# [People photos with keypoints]

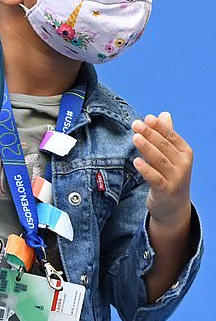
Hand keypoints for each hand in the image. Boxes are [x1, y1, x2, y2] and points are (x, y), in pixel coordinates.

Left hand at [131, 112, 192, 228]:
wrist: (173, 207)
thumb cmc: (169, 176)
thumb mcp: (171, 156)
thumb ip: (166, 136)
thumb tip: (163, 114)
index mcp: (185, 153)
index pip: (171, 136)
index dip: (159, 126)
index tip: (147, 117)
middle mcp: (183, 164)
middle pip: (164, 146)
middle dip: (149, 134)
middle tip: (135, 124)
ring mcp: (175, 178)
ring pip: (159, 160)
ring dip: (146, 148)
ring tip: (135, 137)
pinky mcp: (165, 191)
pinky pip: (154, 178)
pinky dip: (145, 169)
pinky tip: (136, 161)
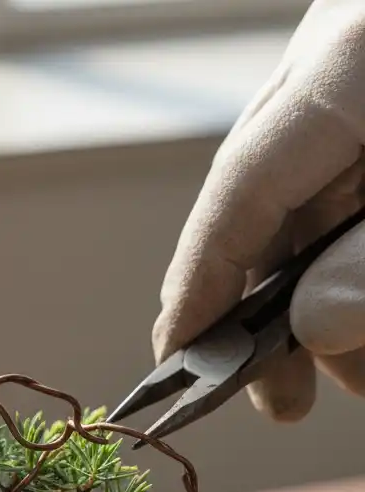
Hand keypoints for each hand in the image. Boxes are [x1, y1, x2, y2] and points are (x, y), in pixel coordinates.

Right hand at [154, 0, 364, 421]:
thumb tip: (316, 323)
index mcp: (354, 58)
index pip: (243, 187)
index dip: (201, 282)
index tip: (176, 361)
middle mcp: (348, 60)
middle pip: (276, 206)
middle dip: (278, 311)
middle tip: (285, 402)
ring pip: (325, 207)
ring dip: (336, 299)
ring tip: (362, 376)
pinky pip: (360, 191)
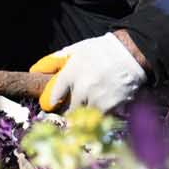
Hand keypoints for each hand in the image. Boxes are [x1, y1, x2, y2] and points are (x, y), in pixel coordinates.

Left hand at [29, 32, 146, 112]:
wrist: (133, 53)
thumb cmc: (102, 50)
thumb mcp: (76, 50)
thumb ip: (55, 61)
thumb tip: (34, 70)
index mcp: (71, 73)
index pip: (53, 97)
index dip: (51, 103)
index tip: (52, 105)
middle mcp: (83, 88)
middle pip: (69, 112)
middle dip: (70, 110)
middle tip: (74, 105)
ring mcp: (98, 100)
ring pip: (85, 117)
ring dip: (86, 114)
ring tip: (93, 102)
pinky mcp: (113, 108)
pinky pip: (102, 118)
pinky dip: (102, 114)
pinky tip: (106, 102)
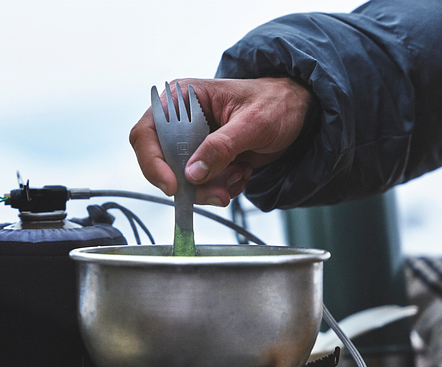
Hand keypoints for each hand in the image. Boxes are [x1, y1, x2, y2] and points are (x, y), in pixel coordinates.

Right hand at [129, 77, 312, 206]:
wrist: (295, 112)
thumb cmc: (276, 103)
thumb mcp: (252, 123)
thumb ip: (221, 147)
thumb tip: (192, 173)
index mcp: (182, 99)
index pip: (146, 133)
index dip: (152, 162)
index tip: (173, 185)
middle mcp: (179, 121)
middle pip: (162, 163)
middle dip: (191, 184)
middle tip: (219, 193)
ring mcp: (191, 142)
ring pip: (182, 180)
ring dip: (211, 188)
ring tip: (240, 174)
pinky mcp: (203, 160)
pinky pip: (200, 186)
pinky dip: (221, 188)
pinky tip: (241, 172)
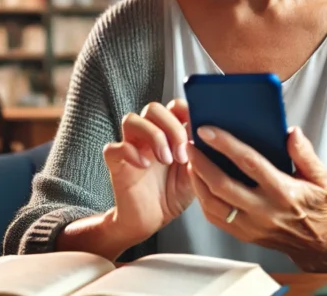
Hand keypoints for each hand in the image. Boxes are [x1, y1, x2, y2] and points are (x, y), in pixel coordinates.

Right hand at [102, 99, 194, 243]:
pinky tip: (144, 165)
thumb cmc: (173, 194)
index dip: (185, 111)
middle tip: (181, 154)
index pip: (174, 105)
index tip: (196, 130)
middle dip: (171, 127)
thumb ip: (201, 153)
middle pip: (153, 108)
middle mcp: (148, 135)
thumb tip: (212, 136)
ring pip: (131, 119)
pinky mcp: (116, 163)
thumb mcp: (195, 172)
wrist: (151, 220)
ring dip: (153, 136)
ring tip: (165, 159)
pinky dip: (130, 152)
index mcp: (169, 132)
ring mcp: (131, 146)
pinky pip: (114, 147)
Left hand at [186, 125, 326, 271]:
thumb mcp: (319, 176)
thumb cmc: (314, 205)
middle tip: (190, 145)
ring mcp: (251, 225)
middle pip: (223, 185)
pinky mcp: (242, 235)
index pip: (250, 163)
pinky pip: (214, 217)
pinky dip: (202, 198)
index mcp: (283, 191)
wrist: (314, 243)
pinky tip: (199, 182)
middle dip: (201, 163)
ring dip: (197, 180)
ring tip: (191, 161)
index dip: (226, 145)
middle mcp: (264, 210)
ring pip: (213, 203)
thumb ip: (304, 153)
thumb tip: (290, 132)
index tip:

# [Task goal]
Transcribe the records above from the line holding "index mcp: (182, 99)" down to the line holding "pinky tip: (241, 172)", inclusive, without adding anything.

# [Response to the task]
index mcp: (182, 99)
index pip: (146, 133)
index dip: (152, 162)
index tip: (173, 185)
middle mcp: (179, 121)
middle pip: (162, 163)
middle dip: (191, 184)
middle tip: (219, 193)
ring mcp: (191, 142)
ring pip: (182, 180)
ring dip: (211, 188)
ring tip: (240, 174)
pinky mcp: (203, 160)
pinky pip: (200, 186)
pinky dip: (221, 188)
pinky tip: (241, 172)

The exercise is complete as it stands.